§ WHAT TO WORK ON: Your answer should be only the lines below from the one with "middle pip: (845, 866)" to the one with "index tip: (1077, 794)", repeated exactly, ends included.

§ INPUT:
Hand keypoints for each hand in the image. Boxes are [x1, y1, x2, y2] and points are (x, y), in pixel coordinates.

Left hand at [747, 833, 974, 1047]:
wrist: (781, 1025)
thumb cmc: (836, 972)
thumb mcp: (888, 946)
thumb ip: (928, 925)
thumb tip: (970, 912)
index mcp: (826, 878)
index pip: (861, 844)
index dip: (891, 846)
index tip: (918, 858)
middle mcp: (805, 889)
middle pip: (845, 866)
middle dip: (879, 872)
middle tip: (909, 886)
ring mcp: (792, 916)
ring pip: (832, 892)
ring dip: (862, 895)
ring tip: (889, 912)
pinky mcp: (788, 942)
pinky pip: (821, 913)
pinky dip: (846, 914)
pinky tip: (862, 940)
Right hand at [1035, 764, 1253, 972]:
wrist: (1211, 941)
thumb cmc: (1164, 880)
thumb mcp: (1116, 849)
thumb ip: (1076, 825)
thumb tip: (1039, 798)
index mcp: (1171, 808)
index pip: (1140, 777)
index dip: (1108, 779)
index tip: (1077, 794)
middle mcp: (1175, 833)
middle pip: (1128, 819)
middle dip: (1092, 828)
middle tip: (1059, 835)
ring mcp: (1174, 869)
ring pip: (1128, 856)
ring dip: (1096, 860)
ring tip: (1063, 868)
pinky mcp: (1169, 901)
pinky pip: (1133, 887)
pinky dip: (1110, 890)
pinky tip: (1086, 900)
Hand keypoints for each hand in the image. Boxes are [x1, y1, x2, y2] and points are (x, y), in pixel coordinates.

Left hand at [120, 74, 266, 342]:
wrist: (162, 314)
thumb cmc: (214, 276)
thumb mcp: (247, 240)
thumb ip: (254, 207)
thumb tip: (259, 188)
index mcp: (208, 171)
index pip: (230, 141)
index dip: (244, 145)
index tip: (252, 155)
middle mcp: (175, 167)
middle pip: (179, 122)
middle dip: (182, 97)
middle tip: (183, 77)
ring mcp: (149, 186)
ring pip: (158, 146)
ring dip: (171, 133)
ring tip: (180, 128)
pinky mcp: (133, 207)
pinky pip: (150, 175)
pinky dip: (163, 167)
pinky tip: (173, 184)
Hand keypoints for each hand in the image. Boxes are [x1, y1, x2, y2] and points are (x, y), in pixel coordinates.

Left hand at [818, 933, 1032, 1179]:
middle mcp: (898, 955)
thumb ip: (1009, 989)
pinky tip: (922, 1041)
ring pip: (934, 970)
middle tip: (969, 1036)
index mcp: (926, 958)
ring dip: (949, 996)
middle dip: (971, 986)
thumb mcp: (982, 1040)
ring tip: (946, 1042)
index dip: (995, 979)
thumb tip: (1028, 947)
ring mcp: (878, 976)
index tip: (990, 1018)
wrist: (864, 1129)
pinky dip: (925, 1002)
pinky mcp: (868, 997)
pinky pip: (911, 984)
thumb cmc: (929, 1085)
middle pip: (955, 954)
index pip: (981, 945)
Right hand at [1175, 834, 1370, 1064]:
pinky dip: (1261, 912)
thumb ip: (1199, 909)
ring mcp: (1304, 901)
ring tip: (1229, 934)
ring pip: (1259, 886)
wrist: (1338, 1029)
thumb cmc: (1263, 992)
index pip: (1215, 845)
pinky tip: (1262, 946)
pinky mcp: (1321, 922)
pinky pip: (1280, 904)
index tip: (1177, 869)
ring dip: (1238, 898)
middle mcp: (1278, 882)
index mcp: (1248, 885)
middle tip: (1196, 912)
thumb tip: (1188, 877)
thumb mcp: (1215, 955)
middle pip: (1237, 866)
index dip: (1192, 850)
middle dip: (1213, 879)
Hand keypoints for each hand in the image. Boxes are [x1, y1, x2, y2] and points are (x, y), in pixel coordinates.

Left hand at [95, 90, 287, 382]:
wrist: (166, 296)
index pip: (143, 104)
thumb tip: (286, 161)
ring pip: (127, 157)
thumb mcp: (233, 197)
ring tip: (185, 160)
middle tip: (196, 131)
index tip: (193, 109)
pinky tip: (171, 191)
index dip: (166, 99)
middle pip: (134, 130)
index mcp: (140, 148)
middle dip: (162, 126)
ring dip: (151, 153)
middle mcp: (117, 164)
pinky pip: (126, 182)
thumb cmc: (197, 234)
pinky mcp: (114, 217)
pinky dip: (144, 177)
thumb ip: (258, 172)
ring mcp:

§ SOLUTION FOR THIS EXERCISE:
middle pip: (845, 866)
middle dip: (879, 872)
middle tip: (909, 886)
ring mcp: (792, 916)
ring pip: (832, 892)
ring dip: (862, 895)
ring tip: (889, 912)
pinky mcp: (788, 942)
pinky pip: (821, 913)
pinky dip: (846, 914)
pinky tip: (862, 940)
Right hand at [1035, 764, 1253, 972]:
wrist: (1211, 941)
thumb cmc: (1164, 880)
thumb mcp: (1116, 849)
thumb ip: (1076, 825)
thumb tip: (1039, 798)
index mcp: (1171, 808)
index pip: (1140, 777)
index dip: (1108, 779)
index tip: (1077, 794)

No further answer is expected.